The UK farming industry is unique, and classed as non-intensive in global terms. The average UK sheep farm size is small, with around 300 - 350 sheep per farm, compared to farm sizes around the world, with 4000 - 5000 sheep per farm and sometimes up to 10,000 sheep per farm.
 
Our sheep live outside, often on open hills or moorland.  Each flock is hefted to the land, meaning that they have a lifelong knowledge of their grazing patch that has been passed from ewe to lamb.
The sheep are gathered and handled only 2-3 times in the year, to support the lambing time and shearing.
 
Sheep have evolved to be dependent on humans to remove their wool so shearing practice is an essential part of animal welfare.

What is the purpose of British Wool today? How has it evolved since its foundation?
 
Today British Wool is owned by approximately 40,000 sheep farmers. Our responsibility is to collect, grade, market and sell British wool on behalf of our producers to the international wool textile industry. Today sheep farmers receive the actual market value for their wool. Until 1992 they received a guaranteed price, set by the government.
 
The shepherds crook logo trademark was established in 1972, and is still used today to signify products which use genuine and verified levels of British wool. This gives consumers confidence that they are purchasing a product of provenance and quality, designed to last for years to come.
 
Wool auction sales are held on a fortnightly basis at British Wool’s Bradford Head Office and the auction – once open-cry – is now fully computerized, offering a fully transparent picture on the sale as it progresses. An average sale will currently offer about 1.5 million kilos of British Wool, and all wool is sold in greasy (prewashed stage) in unified graded lots.

Yoredale is woven using certified British wool, how do you go about sourcing, grading and supplying the material to companies such as Camira?

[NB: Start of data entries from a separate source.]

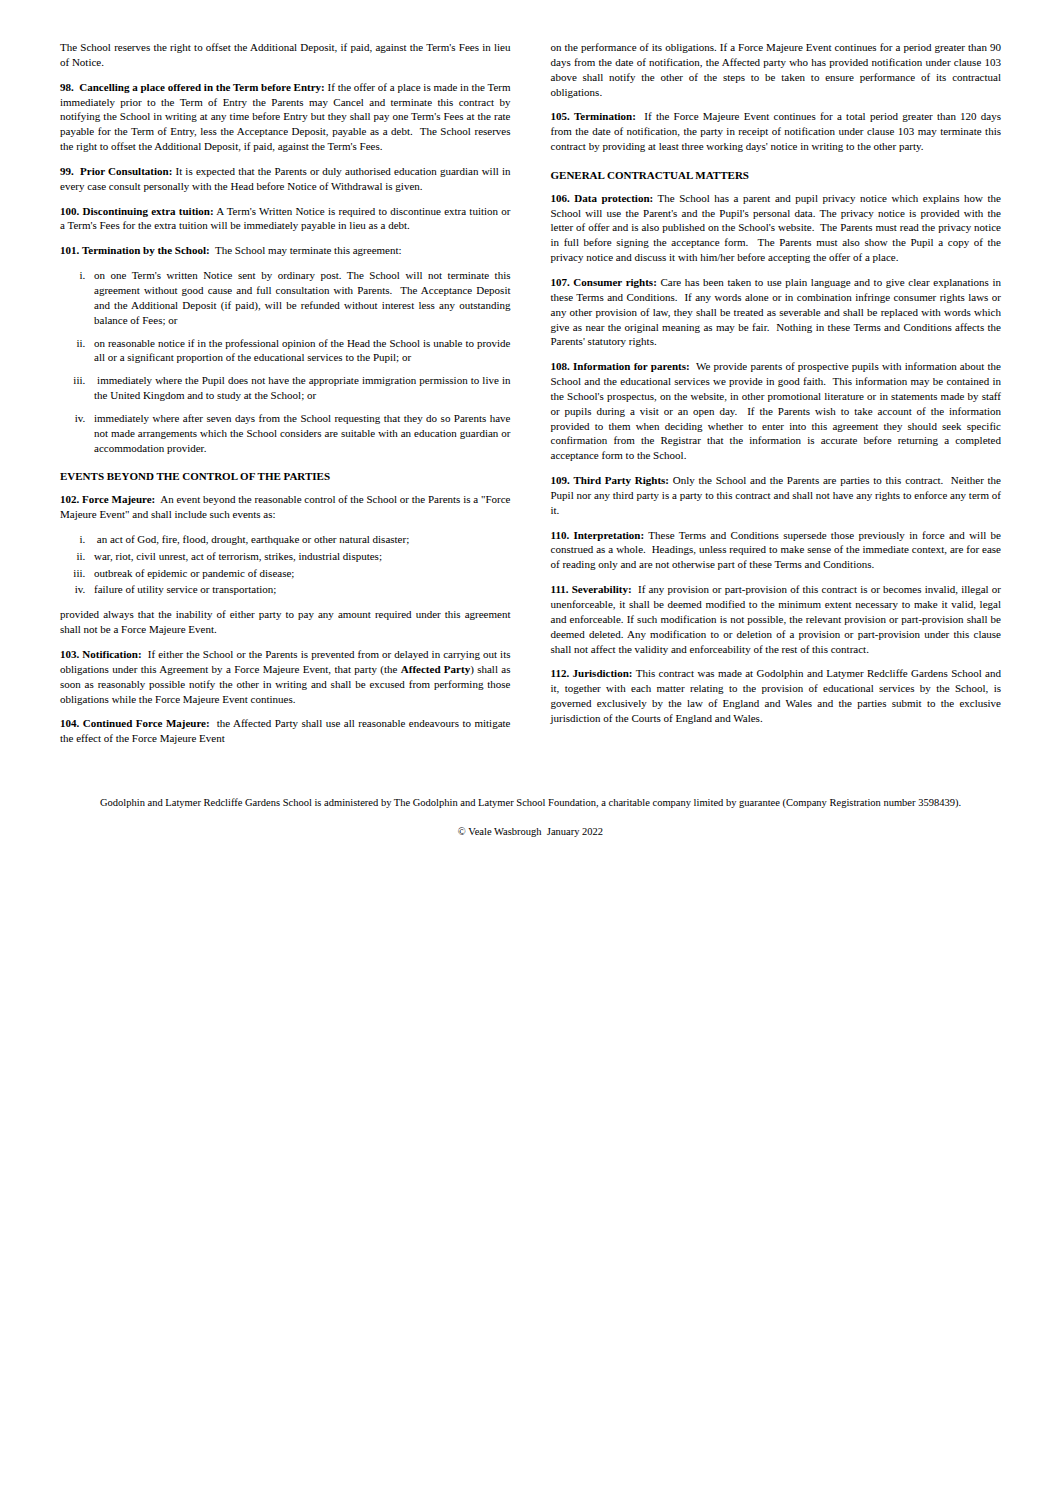The School reserves the right to offset the Additional Deposit, if paid, against the Term's Fees in lieu of Notice.
98. Cancelling a place offered in the Term before Entry: If the offer of a place is made in the Term immediately prior to the Term of Entry the Parents may Cancel and terminate this contract by notifying the School in writing at any time before Entry but they shall pay one Term's Fees at the rate payable for the Term of Entry, less the Acceptance Deposit, payable as a debt. The School reserves the right to offset the Additional Deposit, if paid, against the Term's Fees.
99. Prior Consultation: It is expected that the Parents or duly authorised education guardian will in every case consult personally with the Head before Notice of Withdrawal is given.
100. Discontinuing extra tuition: A Term's Written Notice is required to discontinue extra tuition or a Term's Fees for the extra tuition will be immediately payable in lieu as a debt.
101. Termination by the School: The School may terminate this agreement:
on one Term's written Notice sent by ordinary post. The School will not terminate this agreement without good cause and full consultation with Parents. The Acceptance Deposit and the Additional Deposit (if paid), will be refunded without interest less any outstanding balance of Fees; or
on reasonable notice if in the professional opinion of the Head the School is unable to provide all or a significant proportion of the educational services to the Pupil; or
immediately where the Pupil does not have the appropriate immigration permission to live in the United Kingdom and to study at the School; or
immediately where after seven days from the School requesting that they do so Parents have not made arrangements which the School considers are suitable with an education guardian or accommodation provider.
EVENTS BEYOND THE CONTROL OF THE PARTIES
102. Force Majeure: An event beyond the reasonable control of the School or the Parents is a "Force Majeure Event" and shall include such events as:
an act of God, fire, flood, drought, earthquake or other natural disaster;
war, riot, civil unrest, act of terrorism, strikes, industrial disputes;
outbreak of epidemic or pandemic of disease;
failure of utility service or transportation;
provided always that the inability of either party to pay any amount required under this agreement shall not be a Force Majeure Event.
103. Notification: If either the School or the Parents is prevented from or delayed in carrying out its obligations under this Agreement by a Force Majeure Event, that party (the Affected Party) shall as soon as reasonably possible notify the other in writing and shall be excused from performing those obligations while the Force Majeure Event continues.
104. Continued Force Majeure: the Affected Party shall use all reasonable endeavours to mitigate the effect of the Force Majeure Event
on the performance of its obligations. If a Force Majeure Event continues for a period greater than 90 days from the date of notification, the Affected party who has provided notification under clause 103 above shall notify the other of the steps to be taken to ensure performance of its contractual obligations.
105. Termination: If the Force Majeure Event continues for a total period greater than 120 days from the date of notification, the party in receipt of notification under clause 103 may terminate this contract by providing at least three working days' notice in writing to the other party.
GENERAL CONTRACTUAL MATTERS
106. Data protection: The School has a parent and pupil privacy notice which explains how the School will use the Parent's and the Pupil's personal data. The privacy notice is provided with the letter of offer and is also published on the School's website. The Parents must read the privacy notice in full before signing the acceptance form. The Parents must also show the Pupil a copy of the privacy notice and discuss it with him/her before accepting the offer of a place.
107. Consumer rights: Care has been taken to use plain language and to give clear explanations in these Terms and Conditions. If any words alone or in combination infringe consumer rights laws or any other provision of law, they shall be treated as severable and shall be replaced with words which give as near the original meaning as may be fair. Nothing in these Terms and Conditions affects the Parents' statutory rights.
108. Information for parents: We provide parents of prospective pupils with information about the School and the educational services we provide in good faith. This information may be contained in the School's prospectus, on the website, in other promotional literature or in statements made by staff or pupils during a visit or an open day. If the Parents wish to take account of the information provided to them when deciding whether to enter into this agreement they should seek specific confirmation from the Registrar that the information is accurate before returning a completed acceptance form to the School.
109. Third Party Rights: Only the School and the Parents are parties to this contract. Neither the Pupil nor any third party is a party to this contract and shall not have any rights to enforce any term of it.
110. Interpretation: These Terms and Conditions supersede those previously in force and will be construed as a whole. Headings, unless required to make sense of the immediate context, are for ease of reading only and are not otherwise part of these Terms and Conditions.
111. Severability: If any provision or part-provision of this contract is or becomes invalid, illegal or unenforceable, it shall be deemed modified to the minimum extent necessary to make it valid, legal and enforceable. If such modification is not possible, the relevant provision or part-provision shall be deemed deleted. Any modification to or deletion of a provision or part-provision under this clause shall not affect the validity and enforceability of the rest of this contract.
112. Jurisdiction: This contract was made at Godolphin and Latymer Redcliffe Gardens School and it, together with each matter relating to the provision of educational services by the School, is governed exclusively by the law of England and Wales and the parties submit to the exclusive jurisdiction of the Courts of England and Wales.
Godolphin and Latymer Redcliffe Gardens School is administered by The Godolphin and Latymer School Foundation, a charitable company limited by guarantee (Company Registration number 3598439).
© Veale Wasbrough January 2022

British Wool plays an essential role at the very start of the wool product journey. We collect the wool from our registered farmers, hand grade each fleece in our 11 grading depots across the UK and then sell it (in its natural greasy state) at our auctions in Bradford.
 
The grading process is highly skilled and specialized and it takes a minimum of 3 years to learn to become a wool grader. Every single fleece is individually hand graded for its characteristics such as length, strength, color and uniformity of staple. The grading process allows us to sort our whole wool clip into unified qualities that we can auction on to the wool industry looking to use British Wool in specific products.
What do you think the future holds for British wool? 
 
Over the past few years we have seen a definite increase in interest from consumers about the provenance of wool products, including its environmental and sustainable features.  This gives us a great opportunity to tell the story of the pure heritage and natural benefits of British wool, also emphasizing the host of other benefits British wool provides in different products.